3 April, 2012Italian workers reach an agreement with Alcoa to keep their enterprise in Sardinia open for one more year. Workers hope that a new owner will acquire and re-launch the site.

ITALY: Negotiations lasted more than twelve hours before an agreement was reached in the Ministry of Economic Development on March 29, 2012. Italian workers of the global giant aluminum producer Alcoa achieved a temporary reprieve. The Alcoa site in Portovesme (Sardinian province of Carbonia Iglesias) will remain up and running until the end of the year.

The deal was made thanks to a strong mobilization of workers, their unions and civil society organizations. IMF Italian affiliates Fim-Cisl, Fiom-Cgil and Uilm-Uil played a major role in the process.
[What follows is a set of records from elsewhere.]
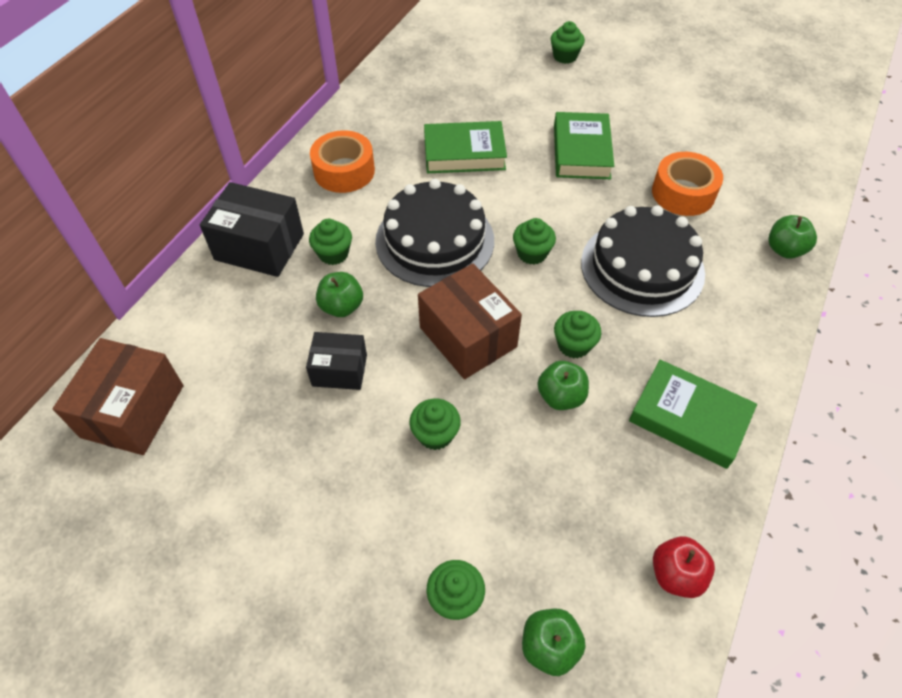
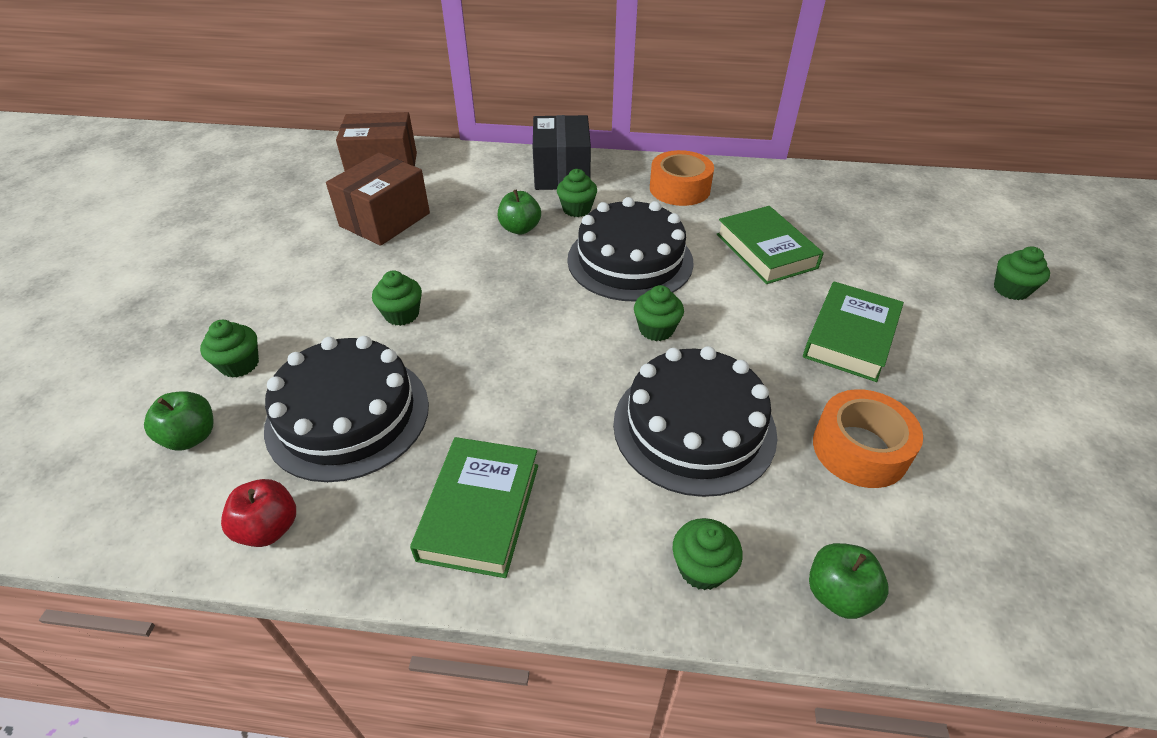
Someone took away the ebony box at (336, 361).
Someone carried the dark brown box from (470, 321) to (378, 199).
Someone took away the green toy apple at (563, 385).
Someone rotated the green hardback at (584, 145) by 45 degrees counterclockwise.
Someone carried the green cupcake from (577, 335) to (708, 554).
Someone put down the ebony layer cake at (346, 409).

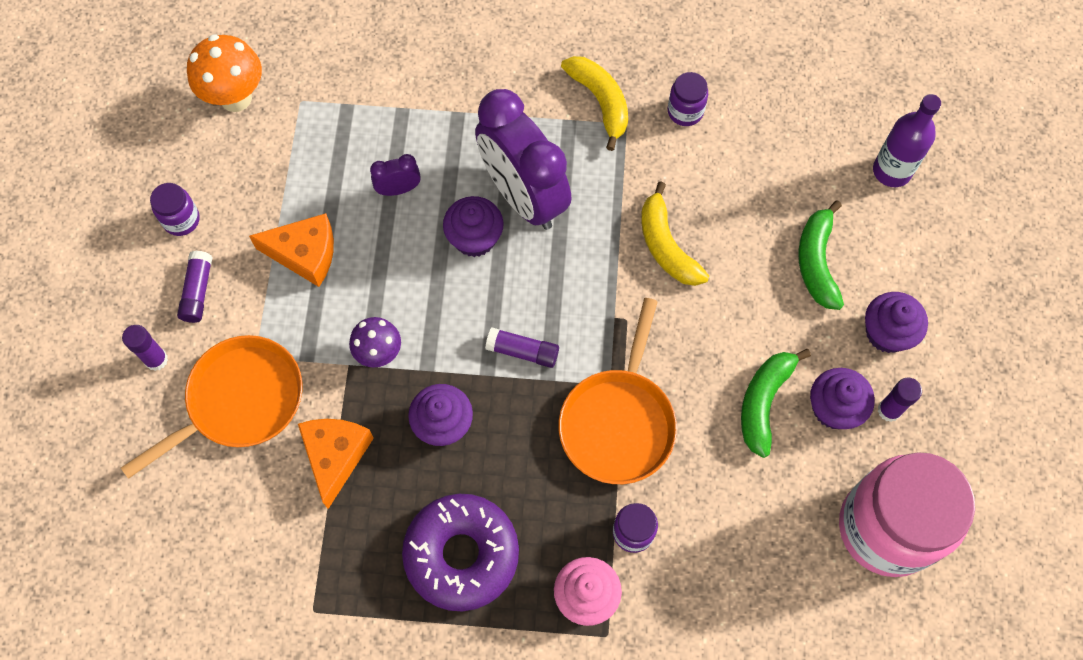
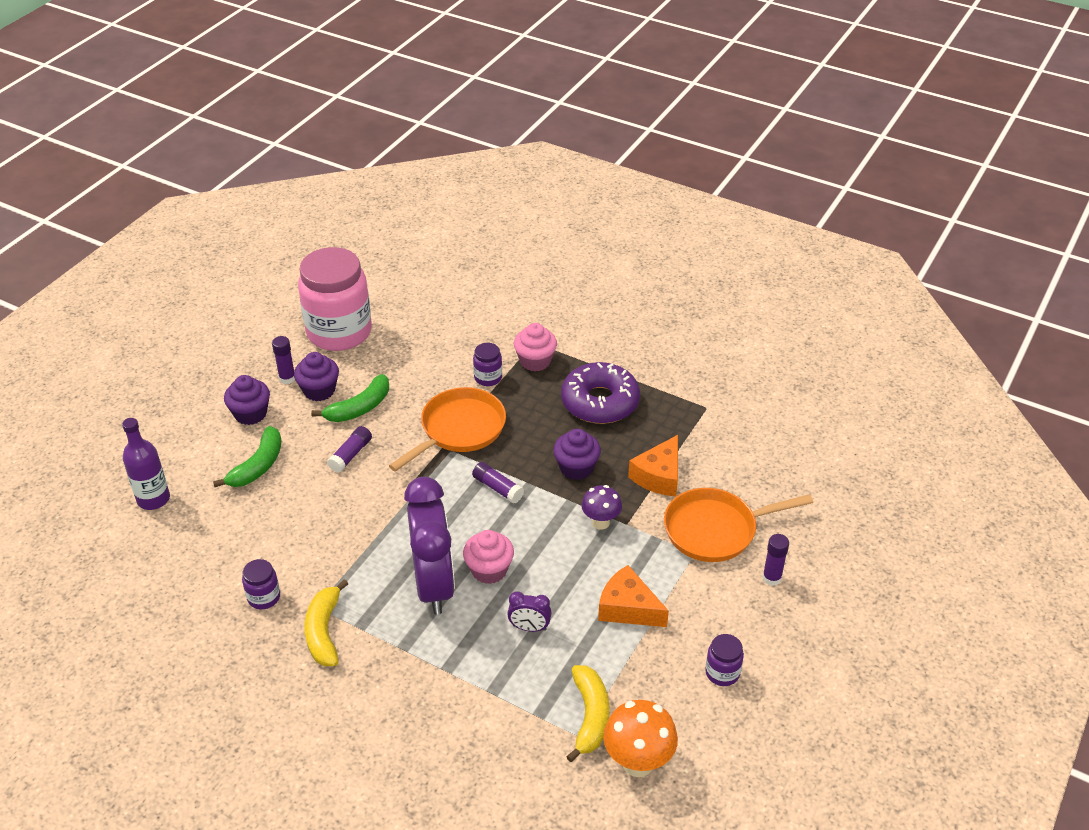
Someone carried the royal purple glue stick from (195, 287) to (349, 449).
Someone repainted the royal purple cupcake at (473, 226), which became the rosy cupcake at (488, 557).
Someone carried the golden banana fruit from (675, 233) to (587, 713).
The signed agreement to be approved by a vote of the workers obliges Alcoa to keep production at the enterprise until December 31, 2013. However the operations at the site will stop already after October 31, 2012, if there is no other group which will acquire the site and restart the production. The government is considering different incentives for a new potential buyer including ways to find a solution for a cost effective electric energy supply.

The deal is a temporary solution and there is still a risk that the site may be closed by the beginning of 2013. 1,500 workers and their families are affected. For the Sardinia region, one of the poorest economic areas in Italy, unemployment of so many will have a devastating impact on the local community.